Ältestenrecht

Hat der Erblasser / Hofeigentümer keinen seiner Kinder oder den Ehegatten zum Hoferben bestimmt – gesetzliche Erb-/Hoferbfolge tritt ein! –, so sieht die gesetzliche Hoferbenordnung u.a. vor, dass bei mehreren geeigneten Kindern das älteste Kind den Vorzug als Hoferbe erhalten soll, es sei denn, in der Gegend gilt das Jüngstenrecht (§ 6 Abs. 1 Nr. 3 HöfeO): Ob in einer Gegend statt des Ältestenrechts das Jüngstenrecht gilt, wurde in den einzelnen Bundesländern nach einer Erhebung bei den Amts-/ Landwirtschaftsgerichten in einer jeweiligen Erbbrauchverordnung festgelegt.

Das Ältestenrecht / wie auch das Jüngstenrecht kann regelmäßig nur bei der gesetzlichen Erbfolge zur Anwendung kommen, wenn der Erblasser keinen Hoferben durch Testament oder formlos durch z.B. Übertragung der Bewirtschaftung bestimmt hat (vgl. hierzu "gesetzliche Hoferbfolge").

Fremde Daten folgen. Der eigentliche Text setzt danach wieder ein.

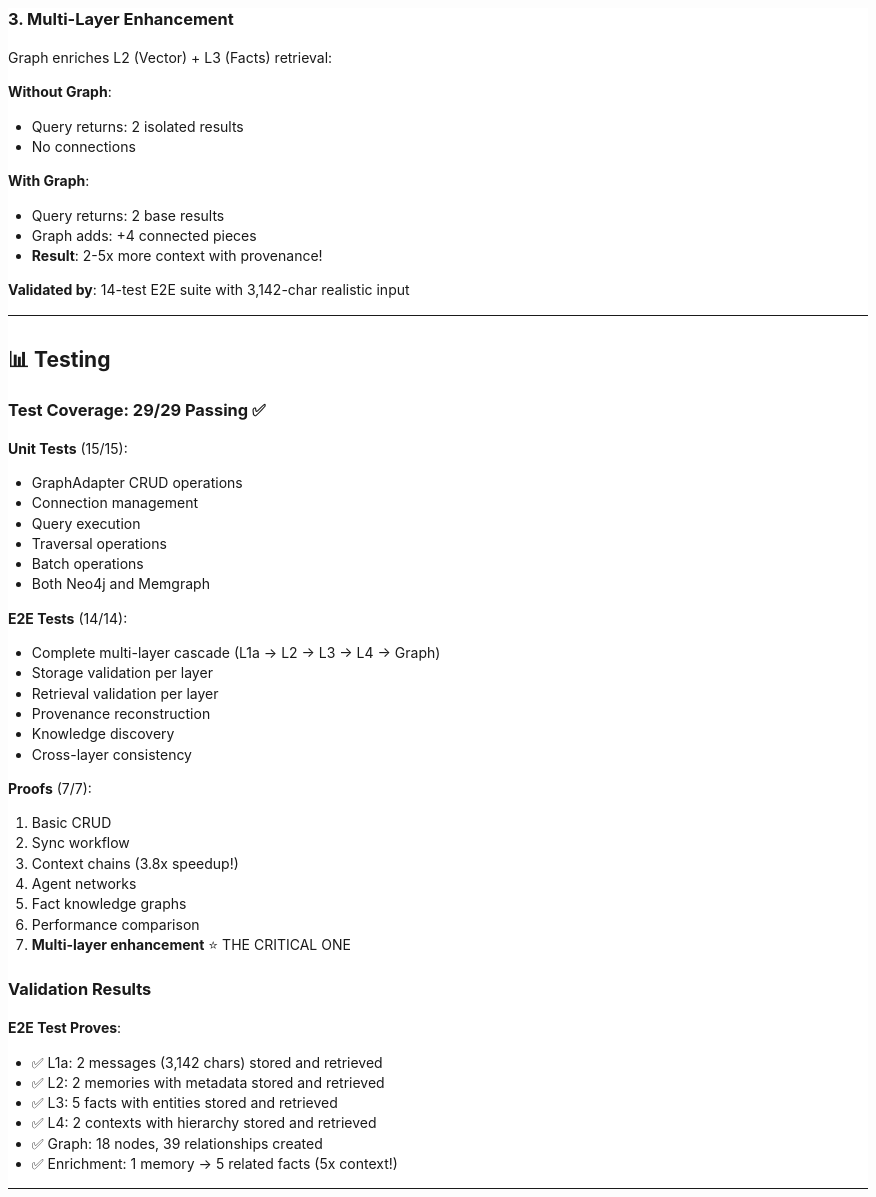 ### 3. Multi-Layer Enhancement

Graph enriches L2 (Vector) + L3 (Facts) retrieval:

**Without Graph**:
- Query returns: 2 isolated results
- No connections

**With Graph**:
- Query returns: 2 base results
- Graph adds: +4 connected pieces
- **Result**: 2-5x more context with provenance!

**Validated by**: 14-test E2E suite with 3,142-char realistic input

---

## 📊 Testing

### Test Coverage: 29/29 Passing ✅

**Unit Tests** (15/15):
- GraphAdapter CRUD operations
- Connection management
- Query execution
- Traversal operations
- Batch operations
- Both Neo4j and Memgraph

**E2E Tests** (14/14):
- Complete multi-layer cascade (L1a → L2 → L3 → L4 → Graph)
- Storage validation per layer
- Retrieval validation per layer
- Provenance reconstruction
- Knowledge discovery
- Cross-layer consistency

**Proofs** (7/7):
1. Basic CRUD
2. Sync workflow
3. Context chains (3.8x speedup!)
4. Agent networks
5. Fact knowledge graphs
6. Performance comparison
7. **Multi-layer enhancement** ⭐ THE CRITICAL ONE

### Validation Results

**E2E Test Proves**:
- ✅ L1a: 2 messages (3,142 chars) stored and retrieved
- ✅ L2: 2 memories with metadata stored and retrieved
- ✅ L3: 5 facts with entities stored and retrieved
- ✅ L4: 2 contexts with hierarchy stored and retrieved
- ✅ Graph: 18 nodes, 39 relationships created
- ✅ Enrichment: 1 memory → 5 related facts (5x context!)

---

Hinter der Auswahl des ältesten Kindes steckt die Überlegung, dass das älteste Kind gegenüber den Geschwistern regelmäßig länger und häufiger auf dem Hof mitgearbeitet hat und daher das wohl erfahrenere und daher geeignetere Kind für die Fortführung des Betriebes ist.